More and more people are turning to weight loss surgery to treat their weight problems. Statistics report that over 60 million Americans who are considered obese are turning to surgery when diets and exercise fail them. Surgery is therefore, beneficial- even lifesaving for them.
Weight loss surgery however, is not for all. According to the National Institutes of Health, weight loss surgery is for you if you meet the first or second of the following criteria, and the third, fourth, and fifth criteria:
You are a candidate for weight loss surgery if:
Your body mass index (BMI) is over 40. Your BMI is over 40 is you are:
- 5’6" tall and weigh more than 248 lbs.
- 5’6" tall and weigh more than 270 lbs., or
- 6′ tall and weigh more than 295 lbs.
Your BMI is greater is over 35, and you have obesity-related health conditions that may improve with weight loss.
- Some of the health conditions that may improve from weight loss include: obstructive sleep apnea, severe arthritis, and diabetes.
You can show that traditional weight loss programs – diet and exercise – did not work.
- It is safer to lose weight without the risks of surgery. It should therefore be considered as your last resort. Some hospitals or centers may require you to demonstrate that you made sincere efforts to lose weight.
You are ready to commit to permanent lifestyle changes after undergoing weight loss surgery.
- Surgery should be the beginning of a new, healthier lifestyle. If not, the procedure will be wasted.
You understand the pros and cons of weight loss surgery.
- Like other surgical procedures, you have to understand what weight loss surgery entails. You should know and accept its risks as well as its benefits.

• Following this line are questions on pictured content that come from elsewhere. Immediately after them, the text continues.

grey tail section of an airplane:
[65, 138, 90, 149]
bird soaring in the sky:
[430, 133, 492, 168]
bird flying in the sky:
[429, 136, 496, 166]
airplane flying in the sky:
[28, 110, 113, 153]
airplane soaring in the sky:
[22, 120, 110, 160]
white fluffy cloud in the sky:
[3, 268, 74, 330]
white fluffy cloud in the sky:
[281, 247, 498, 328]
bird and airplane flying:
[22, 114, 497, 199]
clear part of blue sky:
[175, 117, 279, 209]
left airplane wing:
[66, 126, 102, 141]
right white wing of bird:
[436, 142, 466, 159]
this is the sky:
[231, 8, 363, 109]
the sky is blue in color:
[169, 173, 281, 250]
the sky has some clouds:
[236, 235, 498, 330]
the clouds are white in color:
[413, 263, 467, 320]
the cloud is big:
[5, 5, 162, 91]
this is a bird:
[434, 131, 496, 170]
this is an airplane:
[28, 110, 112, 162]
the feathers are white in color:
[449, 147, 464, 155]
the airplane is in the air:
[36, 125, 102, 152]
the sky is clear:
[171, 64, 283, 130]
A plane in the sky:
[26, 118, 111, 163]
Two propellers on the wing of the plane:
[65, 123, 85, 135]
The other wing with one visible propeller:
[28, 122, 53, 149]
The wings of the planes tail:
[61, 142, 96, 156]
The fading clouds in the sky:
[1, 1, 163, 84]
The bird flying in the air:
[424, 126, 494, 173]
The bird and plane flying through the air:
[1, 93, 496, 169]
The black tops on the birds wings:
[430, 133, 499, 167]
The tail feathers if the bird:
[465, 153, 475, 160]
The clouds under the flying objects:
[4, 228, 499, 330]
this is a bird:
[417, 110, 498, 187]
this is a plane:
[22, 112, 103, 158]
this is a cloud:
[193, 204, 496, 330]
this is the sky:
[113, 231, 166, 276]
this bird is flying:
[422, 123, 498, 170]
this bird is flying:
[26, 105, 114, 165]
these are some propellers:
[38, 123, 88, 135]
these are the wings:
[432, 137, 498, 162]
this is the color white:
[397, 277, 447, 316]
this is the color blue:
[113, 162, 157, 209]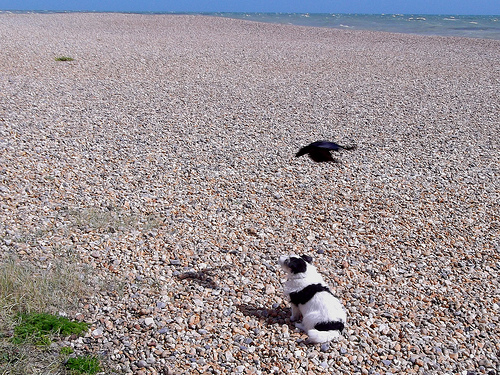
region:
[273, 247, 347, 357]
white and black dog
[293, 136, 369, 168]
blackbird flying through the air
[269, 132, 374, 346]
blackbird flying above dog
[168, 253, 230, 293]
shadow of blackbird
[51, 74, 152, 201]
part of a pebble-covered beach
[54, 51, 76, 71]
patch of weeds growing through pebbles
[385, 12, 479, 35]
ocean with waves rolling in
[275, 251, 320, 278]
white dog head with black ears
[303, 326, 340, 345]
white tail of dog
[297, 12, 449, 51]
ocean meets the shoreline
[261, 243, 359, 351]
small black and white dog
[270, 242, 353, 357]
small dog sitting on gravel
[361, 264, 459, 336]
brown and tan gravel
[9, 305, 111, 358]
patch of grass in gravel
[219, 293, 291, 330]
shadow of a dog on the ground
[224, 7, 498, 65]
water in the distance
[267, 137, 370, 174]
black bird in the air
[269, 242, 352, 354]
fluffy black and white dog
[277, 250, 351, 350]
white dog with black stripes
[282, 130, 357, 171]
black bird flapping wings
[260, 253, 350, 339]
A black and white dog sitting on gravel.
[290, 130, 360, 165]
A black bird in flight.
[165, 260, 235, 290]
A bird's shadow on the gravel.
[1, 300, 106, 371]
Green plants growing next to the gravel.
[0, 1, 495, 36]
Waves on the water.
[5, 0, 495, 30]
White capping on the water.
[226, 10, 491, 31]
The water is light blue.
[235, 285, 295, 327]
The dog's shadow on the gravel.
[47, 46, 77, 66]
A small plant surrounded by gravel.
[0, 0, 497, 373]
A black and white dog on a beach.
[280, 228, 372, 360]
a black and white dog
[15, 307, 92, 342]
a patch of green grass amid gravel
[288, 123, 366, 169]
black bird flying overhead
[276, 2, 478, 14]
a clear blue sky overhead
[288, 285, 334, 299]
a black patch on a dog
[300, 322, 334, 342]
a fluffy white tail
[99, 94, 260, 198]
pink and gray gravel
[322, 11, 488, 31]
a blue mountain in the distance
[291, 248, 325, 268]
black ears on head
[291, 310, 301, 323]
a white paw on the ground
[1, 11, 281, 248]
a rocky beach on a sunny day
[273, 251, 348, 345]
small black and white dog on the beach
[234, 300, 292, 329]
shadow of a black and white dog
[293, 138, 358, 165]
black crow flying over a rocky beach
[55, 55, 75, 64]
small patch of grass on a rocky beach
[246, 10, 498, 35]
ocean by a rocky beach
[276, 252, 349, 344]
black and white dog staring at the sky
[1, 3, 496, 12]
blue cloudless sky visible from the beach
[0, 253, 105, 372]
patches of grass by the rocky beach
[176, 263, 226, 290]
shadow of a bird flying over the beach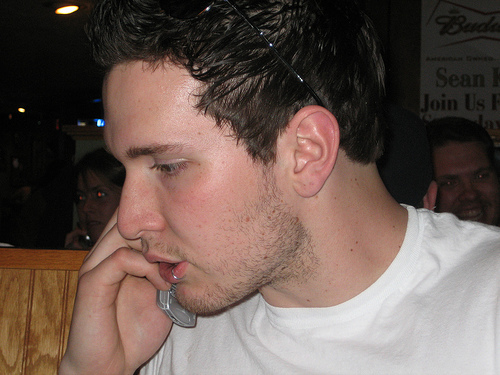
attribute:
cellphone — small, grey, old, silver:
[153, 287, 200, 329]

Risks of Weight Loss Surgery
Though generally considered safe, weight loss surgery has risks. According to statistics, about 10 percent of people who had surgery have complications afterwards. The complications are usually just inconvenient, might cause pain or discomfort, or may require additional surgeries, including:
- Nausea, vomiting, and diarrhea
- Wound infections
- Abdominal hernias
However, serious complications may also occur after surgery. These complications occur about 3 percent of the time, and they can be life-threatening. Some of these serious complications include:
- Blood clot to the lungs or pulmonary embolism
- Leaks in the new gut connections
- Bleeding ulcers
- Heart attacks
About 1 in 400 people die from weight loss surgery complications at 30 days. Weight loss surgery risks are higher for people over 60 years old. Even after successful weight loss surgery, some problems may still occur, including:
- Gallstones, which may require gallbladder removal
- Vitamin deficiencies or malnutrition resulting from poor absorption
- Excess skin, which often requires surgical removal or body contouring
Benefits of Weight Loss Surgery
The primary benefit of weight loss surgery is, of course, weight loss.
- Gastric bypass surgery causes an average loss of 61 percent of excess weight.
- Gastric banding surgery on the other hand causes an average loss of 47 percent of excess weight.
Weight loss surgery also causes improvements in general health. Obesity-related medical conditions usually improve or disappear after weight loss surgery including:
- Obstructive sleep apnea
- High blood pressure
- Severe arthritis
About 95 percent of people who underwent weigh loss surgery report better quality of life. Also, some studies suggest that people lie longer after weight loss surgery compared to obese people who do not have surgery.